PROVIDED ENTRIES →
^^^^^^^^^^^^^^^^

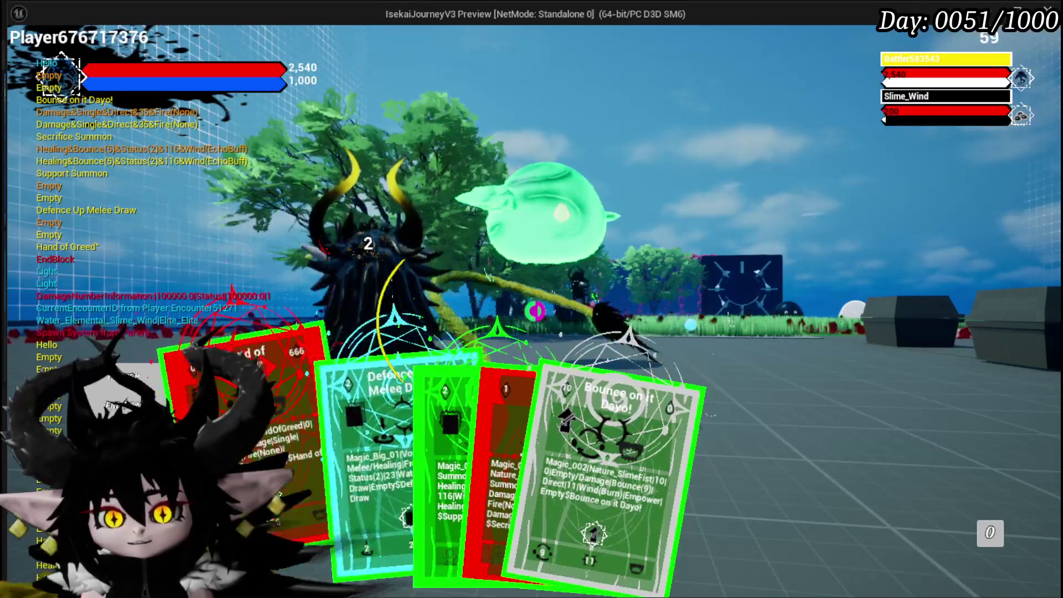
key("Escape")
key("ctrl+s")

^^^^^^^^^^^^^^^^

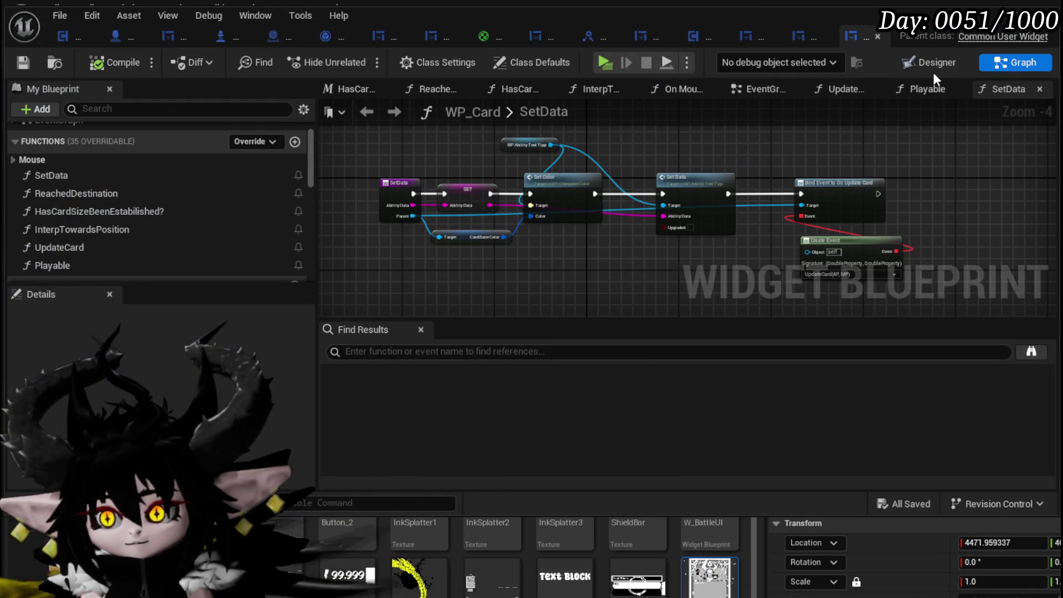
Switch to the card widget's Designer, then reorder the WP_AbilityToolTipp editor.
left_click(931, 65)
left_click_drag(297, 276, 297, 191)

^^^^^^^^^^^^^^^^

WORK INSTRUCTIONS →
Take the line above containing "Switch to the", the line containing "left_click_drag(297, 276, 297, 191)", and all lines in between, and copy them exactly without anything else.

PROBLEM SOLUTION →
Switch to the card widget's Designer, then reorder the WP_AbilityToolTipp editor.
left_click(931, 65)
left_click_drag(297, 276, 297, 191)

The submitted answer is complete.